I made the true Ancients a parisitic/symbiotic race like the Goa'uld/Tok'ra from stargate or the Trill from Star Trek. This explains why Ancient Tech so often is designed for humans and other aliens.

It also explains why the Droyne seemed to be the Ancients and why they don't have any knowlege of Ancients and their technologies.

It also helps explain the war and their sudden disappearence.
 
BenGunn said:
I changed almost nothing. No new tech, no new races, no new rules. If I want to play Cyberpunk/Transhuman Space/Babylon5/StarGate I do that instead of mutilating the Traveller Universe

I played a bit with the mix of "black and white". In CT and GT the nobility says "nobless oblique" and (mostly) act as knights in shining armor, righting wrongs, policing themselfs and keeping the bureaucracy hones. Since I find such an Empire terminally boring I prefer the MT/TNE outlook where the scumbags say "nobless n'oblique plus" and everyone is out for himself, resulting in an empire rife with corruption and bribery. An Empire I like since it allows for a lot of lawlessness around the edges.

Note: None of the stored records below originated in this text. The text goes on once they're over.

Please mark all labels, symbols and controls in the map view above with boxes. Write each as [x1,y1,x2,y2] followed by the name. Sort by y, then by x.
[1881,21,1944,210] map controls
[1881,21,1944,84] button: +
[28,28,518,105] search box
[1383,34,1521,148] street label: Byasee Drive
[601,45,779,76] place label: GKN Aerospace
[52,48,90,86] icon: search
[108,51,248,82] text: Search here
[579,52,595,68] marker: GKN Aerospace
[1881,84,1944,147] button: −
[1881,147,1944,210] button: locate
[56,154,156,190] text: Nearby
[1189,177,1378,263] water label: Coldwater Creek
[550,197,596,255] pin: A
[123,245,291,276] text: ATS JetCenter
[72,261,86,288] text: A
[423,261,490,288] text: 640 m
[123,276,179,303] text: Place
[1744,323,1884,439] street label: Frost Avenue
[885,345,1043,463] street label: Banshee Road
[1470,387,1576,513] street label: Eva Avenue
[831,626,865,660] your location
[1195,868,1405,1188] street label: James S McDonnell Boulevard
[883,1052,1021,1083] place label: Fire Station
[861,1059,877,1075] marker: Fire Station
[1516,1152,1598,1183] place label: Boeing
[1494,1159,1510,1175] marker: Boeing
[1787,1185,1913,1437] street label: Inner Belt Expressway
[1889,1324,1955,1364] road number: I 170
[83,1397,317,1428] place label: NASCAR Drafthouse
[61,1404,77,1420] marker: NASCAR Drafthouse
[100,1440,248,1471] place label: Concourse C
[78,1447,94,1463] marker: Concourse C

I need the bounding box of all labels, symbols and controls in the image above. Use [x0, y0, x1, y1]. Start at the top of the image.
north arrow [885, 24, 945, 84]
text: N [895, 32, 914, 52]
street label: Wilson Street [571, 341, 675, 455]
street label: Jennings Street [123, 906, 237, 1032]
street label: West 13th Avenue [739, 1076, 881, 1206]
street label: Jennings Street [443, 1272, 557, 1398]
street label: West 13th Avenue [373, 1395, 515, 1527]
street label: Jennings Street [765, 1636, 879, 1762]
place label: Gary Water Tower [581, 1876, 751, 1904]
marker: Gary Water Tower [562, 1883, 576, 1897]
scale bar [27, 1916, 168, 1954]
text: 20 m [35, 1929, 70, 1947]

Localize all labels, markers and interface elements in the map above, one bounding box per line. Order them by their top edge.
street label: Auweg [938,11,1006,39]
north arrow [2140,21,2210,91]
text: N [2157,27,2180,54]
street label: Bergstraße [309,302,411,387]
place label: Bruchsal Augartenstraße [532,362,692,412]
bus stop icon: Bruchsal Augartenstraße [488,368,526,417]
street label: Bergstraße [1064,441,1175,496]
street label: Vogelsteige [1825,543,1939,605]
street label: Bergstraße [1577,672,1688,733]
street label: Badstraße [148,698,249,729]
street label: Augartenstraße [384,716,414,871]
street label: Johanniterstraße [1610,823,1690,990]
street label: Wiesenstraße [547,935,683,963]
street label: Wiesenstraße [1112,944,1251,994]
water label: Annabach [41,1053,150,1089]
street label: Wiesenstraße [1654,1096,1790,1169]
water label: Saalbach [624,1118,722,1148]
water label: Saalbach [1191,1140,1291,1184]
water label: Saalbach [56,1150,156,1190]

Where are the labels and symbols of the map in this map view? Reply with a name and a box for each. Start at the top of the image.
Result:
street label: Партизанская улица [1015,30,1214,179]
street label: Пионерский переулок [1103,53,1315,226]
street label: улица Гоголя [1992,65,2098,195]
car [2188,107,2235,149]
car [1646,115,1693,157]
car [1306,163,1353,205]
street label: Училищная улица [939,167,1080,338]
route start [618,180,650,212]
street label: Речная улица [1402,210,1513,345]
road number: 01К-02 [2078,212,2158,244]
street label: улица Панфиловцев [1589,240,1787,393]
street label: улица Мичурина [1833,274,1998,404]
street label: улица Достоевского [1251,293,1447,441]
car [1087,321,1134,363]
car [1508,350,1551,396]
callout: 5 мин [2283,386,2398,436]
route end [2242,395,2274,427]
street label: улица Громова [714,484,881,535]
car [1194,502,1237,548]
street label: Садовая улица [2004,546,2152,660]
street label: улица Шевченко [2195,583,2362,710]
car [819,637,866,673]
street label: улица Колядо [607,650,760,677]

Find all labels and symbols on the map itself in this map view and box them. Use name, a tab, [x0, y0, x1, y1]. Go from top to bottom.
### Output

Oh and I DON'T referee in the Boring Marches

I went with something similar. IMTU, Nobels DO NOT LIE. EVER

It is a major point of honor that they never lie. In fact being proven to lie can get your nobility stripped. Even the most corrupt, evil scum of a noble will not lie.

SO....

Every noble has developed the art of not lying to an art form. Think Minbari or Bene Gesseritt. What you think they say is not usually what they are saying and they use the literal truth, not the implied truth. It worked really well for PC nobles, since they were held to that same standard. Half-truths and the "lie of omission" were perfectly acceptable and expected. Think Lawyers on Steroids.
 
Rather than adding, one thing I often take away* from Traveller is gravitics. It just makes too many things too easy, IMO.

*As they say in Japan, "A garden is complete when nothing more can be taken away."